Tu segundo intento con vestido de Lycra y pegado no estuvo
tan mal, solo trabajoso, pues si bien
llamaste la atención de la platea masculina y te sacaron mucho a bailar, te
tenías que estar acomodando a cada momento tanto los altos como los bajos. Y
como tu horas de vuelo no eran muchas por entonces no sabías como dar los pasos
sin que el vestido revele tus espacios prohibidos. Otra noche más sin poder
entrar en personaje.
Decidiste de una vez, y por esa rebeldía propia, dejar de
ponerte tanguera y comenzar a bailar tango, por un tiempo asististe en pantalones
y blusas. Te fue bien, bailaste con tus compañeritos de clase y algunos amigos
que conociste en tus primeras incursiones y pudiste en ese tiempo aprender
mucho en la milonga tanto en la pista como sentada admirando a bailarines y
bailarinas, te desarrollaste y conociste el juego.
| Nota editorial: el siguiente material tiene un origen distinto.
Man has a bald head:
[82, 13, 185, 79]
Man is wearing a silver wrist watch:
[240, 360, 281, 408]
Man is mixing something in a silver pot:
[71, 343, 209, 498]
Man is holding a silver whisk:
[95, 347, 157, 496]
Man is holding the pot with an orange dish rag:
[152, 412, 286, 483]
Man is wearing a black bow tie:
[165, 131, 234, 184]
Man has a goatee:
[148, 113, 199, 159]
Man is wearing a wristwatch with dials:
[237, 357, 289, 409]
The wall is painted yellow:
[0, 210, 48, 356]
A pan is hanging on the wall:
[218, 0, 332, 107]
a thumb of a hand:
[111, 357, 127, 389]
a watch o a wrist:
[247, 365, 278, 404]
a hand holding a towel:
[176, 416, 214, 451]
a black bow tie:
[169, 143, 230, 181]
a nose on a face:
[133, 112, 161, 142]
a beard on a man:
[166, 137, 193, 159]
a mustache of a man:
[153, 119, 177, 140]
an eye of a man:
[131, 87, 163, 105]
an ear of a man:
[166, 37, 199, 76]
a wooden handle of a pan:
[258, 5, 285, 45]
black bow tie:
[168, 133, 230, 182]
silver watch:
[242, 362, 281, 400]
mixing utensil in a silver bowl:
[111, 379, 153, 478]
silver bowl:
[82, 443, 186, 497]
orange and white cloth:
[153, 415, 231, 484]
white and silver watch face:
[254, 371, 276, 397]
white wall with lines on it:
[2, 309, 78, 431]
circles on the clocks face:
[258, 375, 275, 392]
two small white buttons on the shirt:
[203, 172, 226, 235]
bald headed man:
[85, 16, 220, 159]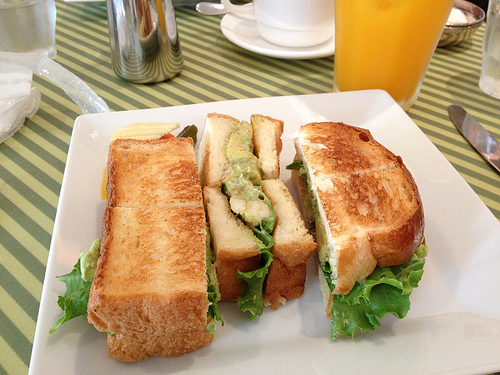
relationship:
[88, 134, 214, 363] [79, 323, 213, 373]
toast casting shadow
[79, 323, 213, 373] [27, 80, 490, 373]
shadow on plate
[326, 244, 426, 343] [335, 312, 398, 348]
lettuce casting shadow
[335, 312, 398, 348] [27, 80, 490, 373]
shadow on plate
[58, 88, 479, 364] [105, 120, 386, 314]
plate full of food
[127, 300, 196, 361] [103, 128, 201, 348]
crust of some bread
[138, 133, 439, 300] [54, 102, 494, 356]
sandwich on plate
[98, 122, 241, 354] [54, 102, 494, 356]
sandwich on plate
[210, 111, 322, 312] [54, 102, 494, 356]
sandwich on plate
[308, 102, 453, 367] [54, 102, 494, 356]
sandwich on plate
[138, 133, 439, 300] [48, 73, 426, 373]
sandwich on plate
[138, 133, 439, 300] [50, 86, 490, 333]
sandwich on plate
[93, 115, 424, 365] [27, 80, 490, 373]
portions are on plate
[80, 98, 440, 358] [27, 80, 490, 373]
portions are on plate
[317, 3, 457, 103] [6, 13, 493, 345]
glass on table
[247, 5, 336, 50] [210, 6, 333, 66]
cup on plate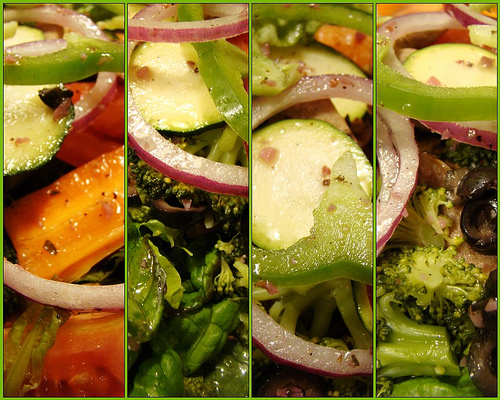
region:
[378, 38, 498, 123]
A green bell pepper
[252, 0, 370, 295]
some green bell peppers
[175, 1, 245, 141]
A green bell pepper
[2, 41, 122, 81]
A green bell pepper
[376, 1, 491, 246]
some seasoned red onions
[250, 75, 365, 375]
some seasoned red onions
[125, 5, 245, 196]
some seasoned red onions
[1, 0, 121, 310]
some seasoned red onions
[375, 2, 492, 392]
A pile of vegetables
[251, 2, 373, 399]
A pile of vegetables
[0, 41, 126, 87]
A slice of green bell pepper.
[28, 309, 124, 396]
Part of a tomato.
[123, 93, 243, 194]
A slice of purple onion.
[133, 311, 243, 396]
Part of a green lettuce leaf.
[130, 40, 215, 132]
A slice of cucumber.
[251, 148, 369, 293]
Another piece of green bell pepper.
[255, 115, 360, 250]
Another slice of cucumber.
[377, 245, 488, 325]
A small piece of broccoli.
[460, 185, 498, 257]
A slice of black olive.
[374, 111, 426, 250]
Two slices of purple onions.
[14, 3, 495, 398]
a vegetable salad with a dressing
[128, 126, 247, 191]
red onions are in the salad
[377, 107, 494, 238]
the red onions are sliced thinly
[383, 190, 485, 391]
broccoli pieces are in the dish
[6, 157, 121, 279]
carrots are slivered in the salad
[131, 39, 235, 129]
sliced cucumbers are throughout the salad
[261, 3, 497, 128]
sliced green peppers are next to the cucumbers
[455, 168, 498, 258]
black olives are in the dish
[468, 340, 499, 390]
green olives are mixed in the dish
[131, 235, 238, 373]
torn kale is in the salad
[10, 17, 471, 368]
colorful vegetable salad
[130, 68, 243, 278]
salad with red onions, cucumber, and broccoli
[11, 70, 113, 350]
salad with bell pepper, red onions, and cucumber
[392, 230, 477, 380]
chopped broccoli florets in salad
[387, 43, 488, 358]
pile of vegetables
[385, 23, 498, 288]
red onions, cucumber, broccoli, black olives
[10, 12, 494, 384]
four-panel closeup of vegetables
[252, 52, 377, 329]
round slices of cucumber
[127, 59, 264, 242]
thinly sliced red onion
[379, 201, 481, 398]
chopped broccoli florets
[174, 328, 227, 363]
crispy piece of green basil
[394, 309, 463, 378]
small stalk of broccoli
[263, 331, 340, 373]
small cut of red onion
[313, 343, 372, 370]
oil on red onion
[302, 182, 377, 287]
piece of green pepper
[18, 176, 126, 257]
thick cut of orange carrot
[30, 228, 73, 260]
pepper flake on orange carrot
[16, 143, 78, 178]
edge of slice of cucumber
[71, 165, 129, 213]
salt flake on carrot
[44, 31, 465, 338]
area filled with fresh vegetables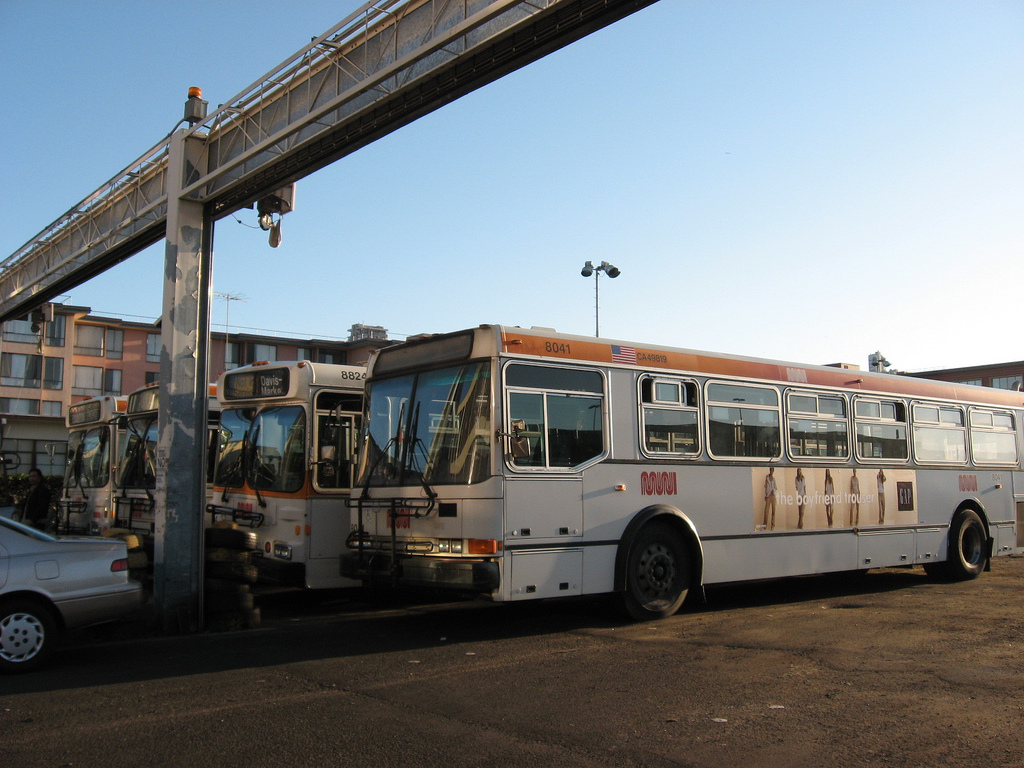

Ya sabías de qué se trataba, tus habilidades mejoraron al
igual que tu confianza y los habitués con los que bailabas ya eran una barra
respetable. Volviste entonces, con la experiencia ganada, a volver a intentar
vestirte de tango, paseaste por las tiendas y fuiste a una modista, jugaste un
poco frente al espejo, hiciste unos ochos, otros ganchos, giraste y preparaste
adornos. Te gustó verte tan femenina. Y al llegar a la milonga, en un segundo
estreno, notaste las miradas de los demás sobre ti, no era únicamente el
vestido sino la postura y la actitud completa la que te vestía. Lo sentiste al
bailar cuando no te corrías del abrazo, sino que te entregabas y hasta
intimidaste a algunos con tu intensidad y la libertad de tus piernas, en el
amplio espacio del vestido, te permitieron movimientos más ágiles y llenos de
gracia. Las pocas veces que te sentaste esa noche te sorprendiste en posturas
delicadas y a veces sensuales haciendo lo impensable, rechazando invitaciones al baile por cansancio y coquetería. Jugaste
con tu feminidad, como redescubriéndola, y exageraste a veces, pero lo
importante es que entraste en personaje y disfrutaste mucho de la experiencia.
El maquillaje, los accesorios y el pelo fueron mutando hasta
que te definiste, no te pintabas mucho para no dar una apariencia recargada, ni
porque el sudor del abrazo caliente haría hacerte y deshacerte a cada momento,
los accesorios los decidiste sencillos porque no querías bailar y a la vez
sonar como si tuvieras cascabeles. El peinado fue algo a lo que renunciaste
pues acababas siempre con una cola. Tus mejores armas se convirtieron en una sonrisa
constante, unos ojos atentos y un abrazo amable.
Aún en el pórtico de entrada, mientras un violín se
desangra, un bandoneón marca los tiempos y el piano juguetea en un tango, te
veo y recuerdo tu inocencia primera. Suspiras, caminas hacia la barra y cruzas
las piernas, como desde esa noche hasta ahora, vestida de tango.